>>But if you implemented two 128bit buses and a memory controller that could interleave the flow, wouldn't that give you a theoretical 32Gb\sec bandwidth?<<
I think what you're talking about is sorta what DDR does. DDR is, more accurately, twice the bus width multiplexed onto half the pins... so a 300 mhz, 128 bit DDR bus would be essentially the same as a 300 mhz, 256 SDR bus. The memory will present the lower half of the 128 bits on the first half of the clock cycle, and the upper half on the upper cycle. That's why DDR is somewhat less efficient than SDR, since you run into granularity problems with a wider bus. That's why NVIDIA split their 128 bit bus into 4 32 bit buses... that way you can read 4 64 bit chunks every cycle rather than 1 256 bit chunk. Since every bit you read has to be linearly adjacent, and not all the data you read every clock cycle *is* adjancent to each other, this can help a lot.
DDR2 doubles the data rate once more, and, I'm assuming doubles the effective bus width once more as well... at the afforementioned 300 mhz clock rate, SDR would have a 300 megabits per sec per pin transfer rate, DDR would have 600 mbps/pin, and DDR2, 1200.
So, at equal clock speed, DDR2 on a 128 bit bus is just as fast as DDR on a 256 bit bus, except you can lose some efficiency. If NVIDIA sticks to their 4x 32 bit bus controller and ATI has their 4x 64 bit bus, and everything else is equal, they could have about the same raw effective throughput. However, DDR2 will be difficult to clock as high as current DDR modules because timing constraints are much, much tighter (multiplexing 4 signals across a pin per clock cycle instead of just 2)
If ATI's memory controller is capable of using DDR2 on a 256 bit bus (it's possible it's the same sort of thing as the Geforce 2 MX's, where the halved memory controller was capable of a 128 bit SDR or 64 bit DDR bus), and they use that capability in the near future, the NV30 can't come close in raw memory throughput.

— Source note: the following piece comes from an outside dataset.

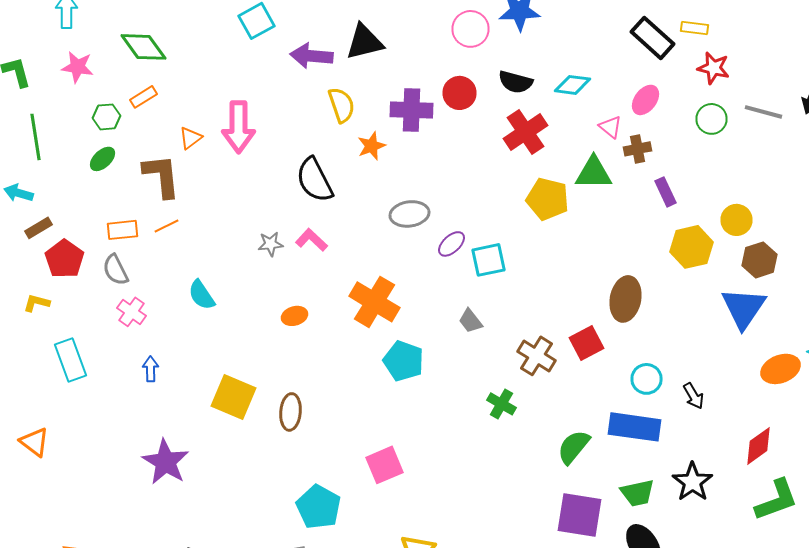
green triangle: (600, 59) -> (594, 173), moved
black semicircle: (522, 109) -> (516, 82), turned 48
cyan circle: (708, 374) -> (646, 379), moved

Actual effective throughput however is dependant on a lot more than just the speed of the memory, however... if NVIDIA's memory architecture has a bit less raw bandwidth, it could make up for it in efficiency.... or the other way around, if ATI is more efficient. NVIDIA is probably extending data compression through the entire framebuffer on the NV30, however; much like the NV20-25 compress the Z-buffer. Since there's a lot of redundant data stored with MSAA, this will likely be *very* effective in increasing antialiasing performance.